Things that have been thinking about when releasing a new feature in a B2B SaaS environment:
- Logs - If a customer reports a problem, can we track down at what point there was an issue? In a complex system with multiple layers, tracking when an issue happened can be troublesome. Logs leave breadcrumbs that can paint a better picture of what’s happening. Tools like DataDog, can then ingest these logs and generate metrics out of them. GCP does this, but it’s not as nice.
- Feature Flags - Feature flags can split traffic from an entirely new feature, to a previous one - or even cut it entirely. If it’s a completely new feature, I am not entirely sure if it makes sense - if the interaction is via endpoints. In a B2C consumer facing product, one can hide a button, or a menu, if a feature is broken. The remaining experience to the end-user still works. Via endpoints is something I need to further think about. When changing an existing feature in the backend, sometimes it requires a change in the DB Schema - which might be incompatible with the previous one. It’s possible to have two at the same time and revert to the stable path, if the feature is broken. I am just not sure if it warrants the trouble.
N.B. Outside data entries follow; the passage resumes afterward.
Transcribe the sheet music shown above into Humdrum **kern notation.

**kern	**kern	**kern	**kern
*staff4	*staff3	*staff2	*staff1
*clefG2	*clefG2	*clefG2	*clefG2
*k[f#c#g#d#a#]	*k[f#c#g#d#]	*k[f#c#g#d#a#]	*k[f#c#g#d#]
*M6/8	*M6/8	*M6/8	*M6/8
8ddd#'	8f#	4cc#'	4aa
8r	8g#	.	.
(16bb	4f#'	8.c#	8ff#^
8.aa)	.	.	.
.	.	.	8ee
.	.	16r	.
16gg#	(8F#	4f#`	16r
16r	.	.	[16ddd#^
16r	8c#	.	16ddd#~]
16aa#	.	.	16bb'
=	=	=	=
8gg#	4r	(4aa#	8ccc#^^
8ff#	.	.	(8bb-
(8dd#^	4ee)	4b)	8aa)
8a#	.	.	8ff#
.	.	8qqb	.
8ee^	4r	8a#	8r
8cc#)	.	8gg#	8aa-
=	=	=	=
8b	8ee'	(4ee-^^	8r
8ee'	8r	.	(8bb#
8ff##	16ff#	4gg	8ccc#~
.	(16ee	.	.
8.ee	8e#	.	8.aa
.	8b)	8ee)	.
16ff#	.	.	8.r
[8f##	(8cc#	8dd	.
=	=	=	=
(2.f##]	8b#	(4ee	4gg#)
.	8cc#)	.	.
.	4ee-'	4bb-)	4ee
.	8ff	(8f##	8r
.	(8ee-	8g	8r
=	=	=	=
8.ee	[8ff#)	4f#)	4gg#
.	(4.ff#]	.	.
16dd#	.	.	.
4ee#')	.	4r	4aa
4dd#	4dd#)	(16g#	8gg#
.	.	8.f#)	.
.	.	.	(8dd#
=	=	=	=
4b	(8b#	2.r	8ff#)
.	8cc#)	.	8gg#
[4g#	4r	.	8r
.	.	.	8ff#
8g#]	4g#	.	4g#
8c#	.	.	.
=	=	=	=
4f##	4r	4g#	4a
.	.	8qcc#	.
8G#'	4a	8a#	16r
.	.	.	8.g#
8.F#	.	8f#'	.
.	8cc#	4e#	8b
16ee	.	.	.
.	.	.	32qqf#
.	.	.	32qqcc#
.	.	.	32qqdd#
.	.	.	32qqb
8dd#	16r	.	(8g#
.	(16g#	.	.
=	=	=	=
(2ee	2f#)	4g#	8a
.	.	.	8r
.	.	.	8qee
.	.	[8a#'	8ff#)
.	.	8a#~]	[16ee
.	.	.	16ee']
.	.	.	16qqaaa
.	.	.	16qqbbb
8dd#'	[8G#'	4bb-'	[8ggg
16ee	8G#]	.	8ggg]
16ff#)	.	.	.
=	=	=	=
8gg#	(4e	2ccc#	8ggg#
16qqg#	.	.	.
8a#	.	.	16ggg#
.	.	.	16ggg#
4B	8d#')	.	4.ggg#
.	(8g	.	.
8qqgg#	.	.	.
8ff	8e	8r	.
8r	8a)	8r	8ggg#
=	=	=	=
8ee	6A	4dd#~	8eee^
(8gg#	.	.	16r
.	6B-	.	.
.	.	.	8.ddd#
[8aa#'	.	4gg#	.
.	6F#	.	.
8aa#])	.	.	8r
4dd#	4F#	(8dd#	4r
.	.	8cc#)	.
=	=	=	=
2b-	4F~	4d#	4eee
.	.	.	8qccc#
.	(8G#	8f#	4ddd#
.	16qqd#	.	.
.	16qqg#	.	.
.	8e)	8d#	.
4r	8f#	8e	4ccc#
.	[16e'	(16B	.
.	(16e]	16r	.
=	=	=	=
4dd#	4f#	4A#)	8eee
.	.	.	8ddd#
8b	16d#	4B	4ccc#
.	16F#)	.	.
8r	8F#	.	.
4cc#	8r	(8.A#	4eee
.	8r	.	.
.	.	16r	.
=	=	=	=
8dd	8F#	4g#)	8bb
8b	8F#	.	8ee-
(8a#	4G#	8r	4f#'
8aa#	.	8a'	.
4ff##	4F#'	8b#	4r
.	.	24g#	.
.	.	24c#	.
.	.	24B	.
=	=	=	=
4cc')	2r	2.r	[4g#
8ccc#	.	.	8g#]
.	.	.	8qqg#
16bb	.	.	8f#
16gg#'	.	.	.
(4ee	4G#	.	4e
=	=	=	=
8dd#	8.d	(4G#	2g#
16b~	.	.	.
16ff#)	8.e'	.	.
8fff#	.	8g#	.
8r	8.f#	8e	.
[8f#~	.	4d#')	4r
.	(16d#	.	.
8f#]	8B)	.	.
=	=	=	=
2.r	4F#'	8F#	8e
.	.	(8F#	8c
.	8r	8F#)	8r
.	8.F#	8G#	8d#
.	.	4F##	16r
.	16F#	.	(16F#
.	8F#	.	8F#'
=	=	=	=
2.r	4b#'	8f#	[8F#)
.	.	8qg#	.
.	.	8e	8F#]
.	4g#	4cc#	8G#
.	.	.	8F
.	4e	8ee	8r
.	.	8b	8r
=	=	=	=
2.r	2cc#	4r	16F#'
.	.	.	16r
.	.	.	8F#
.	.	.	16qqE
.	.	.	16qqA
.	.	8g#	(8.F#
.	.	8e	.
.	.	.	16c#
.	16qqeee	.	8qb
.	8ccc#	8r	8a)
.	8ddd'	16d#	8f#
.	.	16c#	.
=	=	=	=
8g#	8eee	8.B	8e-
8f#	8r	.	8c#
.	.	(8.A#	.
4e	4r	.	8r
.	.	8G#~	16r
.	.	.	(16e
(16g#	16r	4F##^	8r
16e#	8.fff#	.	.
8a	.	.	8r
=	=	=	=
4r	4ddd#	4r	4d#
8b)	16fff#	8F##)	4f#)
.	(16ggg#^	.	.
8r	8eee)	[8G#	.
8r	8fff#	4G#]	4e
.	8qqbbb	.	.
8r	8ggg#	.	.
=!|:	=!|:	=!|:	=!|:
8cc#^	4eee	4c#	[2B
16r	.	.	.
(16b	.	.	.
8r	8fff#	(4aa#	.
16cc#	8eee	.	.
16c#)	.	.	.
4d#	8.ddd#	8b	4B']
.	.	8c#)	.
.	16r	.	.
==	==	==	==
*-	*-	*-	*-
- Gradual rollouts - Most IaaS (e.g. GCP, AWS) provide gradual rollouts. After a release is made, a % of the traffic can be pointed to the new revision. This allows one to test the waters with a small percentage of the traffic before fully committing.
- Error Handler - Things like Sentry and others are essential these days. They report crashes when they happen and group problems of the same nature, so we can understand how often these can happen. They also provide things like crash stack trace, so it’s easier to pinpoint the issue.
- Observability - IaaS have the option to set alerts on the different levels of the stack. Things like SQL read/writes, queue’s subscribers rate of ingestion, number of nack (not acknowledge) messages per period of time, etc. You can set alerts at the API Gateway Level, Queues, Database and in other parts of the stack (e.g. Redis). You can then average this data across time and do other manipulations so the alerts that come out are true positives.
- Heartbeats - A service that pings a feature and expects and outcome. From outside to inside: hitting and endpoint every hour and expecting a
200as a response. Postman allows the creation of a battery of requests and have it run every X minutes. If something is wrong they will report. From inside to outside: cron job that starts some work and when it’s done a POST is sent to an external service. The external service expects to be pinged every hour.